The following activities of mutual credit unions were ruled to be
unrelated to their exempt purposes:
•
Sale of all types of insurance, except CPI;
•
Offering a car buying service;
•
Sale of car warranties;
•
Offering access to financial services performed by another
company.
Conclusion
The results reached by the IRS in the TAMs represent a compromise
between the credit unions, who argue that all their income should be
exempt, and those who want the exemption for mutual credit unions
repealed altogether. Income from activities that do not directly
encourage savings or provide low-cost credit is treated as UBTI. In
contrast, income is not subject to taxation if derived from activities
that relate closely to the core savings and lending exempt purposes of
a mutual credit union. Whether the application of the UBIT in the TAMs
will satisfy the proponents of repealing the exemption for credit
unions remains to be seen.
For the Future
There are three potential credit union issues to watch for in the
future:
First, a credit union that paid unrelated business income tax on
income derived from the sale of credit life, credit disability, and
automobile insurance has filed a suit for refund, claiming that the
insurance activities are substantially related to its exempt
purposes.4 The credit union is
unlikely to prevail because: (1) its position requires a lenient
interpretation of §501(c)(14), which does not seem warranted in
view of the potential unfair competition with taxable insurance
providers; and (2) the sale of insurance is almost always an unrelated
business activity of any exempt organization.
Second, it would seem that, if mutual credit unions expand their
unrelated business activities too much, they may risk loss of
exemption because they are not organized and operated for mutual
purposes and without profit. In other words, the unrelated business
activities may completely take over the mutuality features.
Nevertheless, the IRS seems to recognize an organization as a credit
union for purposes of §501(c)(14) if it is a credit union under
state law.5 The efforts of the IRS
concerning credit unions have emphasized the application of the
unrelated business income tax rather than the question of eligibility
for exemption.
Third, all the favorable rulings are based on a close connection
between promoting thrift and providing low-cost credit to those unable
to obtain loans from traditional sources. There may be a question
raised as to whether modern exempt credit unions actually do provide
the type of credit on which the exemption is based. To show that the
rationale for their exempt status has not become obsolete, credit
unions may have to compile statistics showing that they do actually
make a substantial number of loans to low-income members, in small
amounts, or to those in underserved areas.

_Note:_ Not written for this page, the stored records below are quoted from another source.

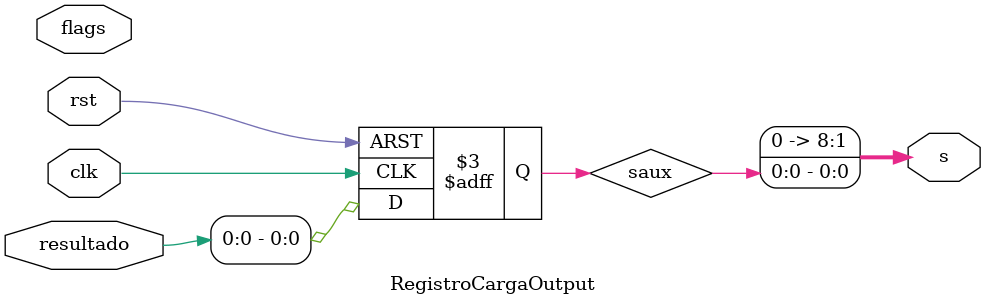
<source format=sv>
module RegistroCargaOutput#(parameter N=4)(input [N:0] resultado, input [3:0] flags, input clk, rst, output [N+4:0] s);
	
	logic saux = 0;
	always @ (negedge clk or posedge rst)
		if(rst)
			saux=0;
		else
			saux = {flags, resultado};
 
	assign s = saux;

endmodule 
</source>
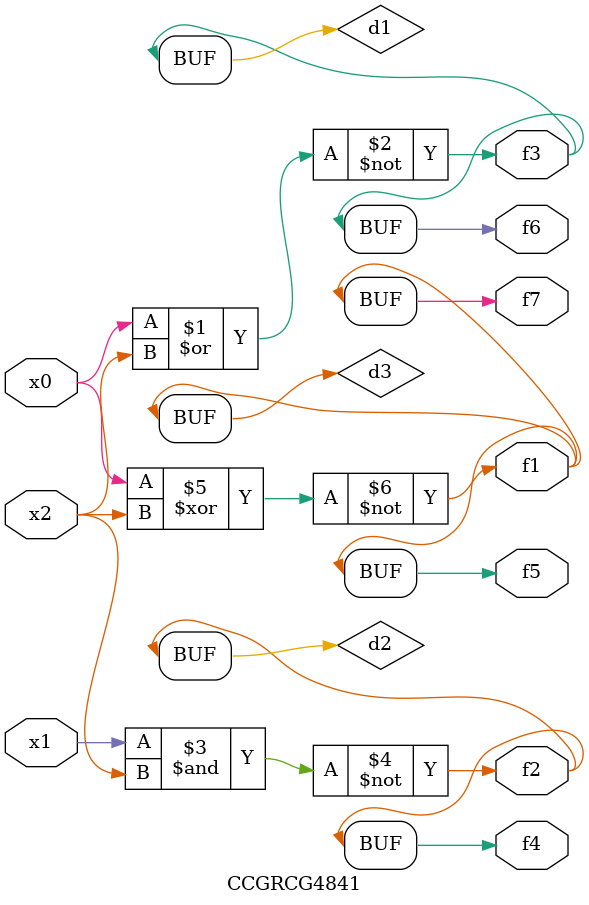
<source format=v>
module CCGRCG4841(
	input x0, x1, x2,
	output f1, f2, f3, f4, f5, f6, f7
);

	wire d1, d2, d3;

	nor (d1, x0, x2);
	nand (d2, x1, x2);
	xnor (d3, x0, x2);
	assign f1 = d3;
	assign f2 = d2;
	assign f3 = d1;
	assign f4 = d2;
	assign f5 = d3;
	assign f6 = d1;
	assign f7 = d3;
endmodule

</source>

For more information, in the Tax Management Portfolios, see
Freitag, 874 T.M., Unrelated Business Income Tax, and in Tax
Practice Series, see ¶6710, The Unrelated Business Income
Tax.
1
Alabama Central Credit Union v. U.S., 646 F. Supp. 1199, 1201 (N.D. Ala. 1986).
2
See U.S. H.R. Committee on Ways and Means Hearing on Review of Credit Union Tax Exemption (Nov. 3, 2005).
3
The technical advice memoranda referred to in the text are: TAMs 200725047-057; TAMs 200717030-036; TAMs 200710017-019; and TAMs 200709072-073. TAM 9548001 is an earlier memorandum reaching the same conclusions.
4
Community First Credit Union v. U.S., (No. 1:08-cv-00057) (E.D. Wis.) (Doc 2008-4921).
5
La Caisse Populaire Ste. Marie v. U.S., 563 F.2d 505 (1st Cir. 1977) (credit union eligible for exemption even though it offered some services usually offered by other financial institutions because the organization was recognized as a credit union under the applicable state law).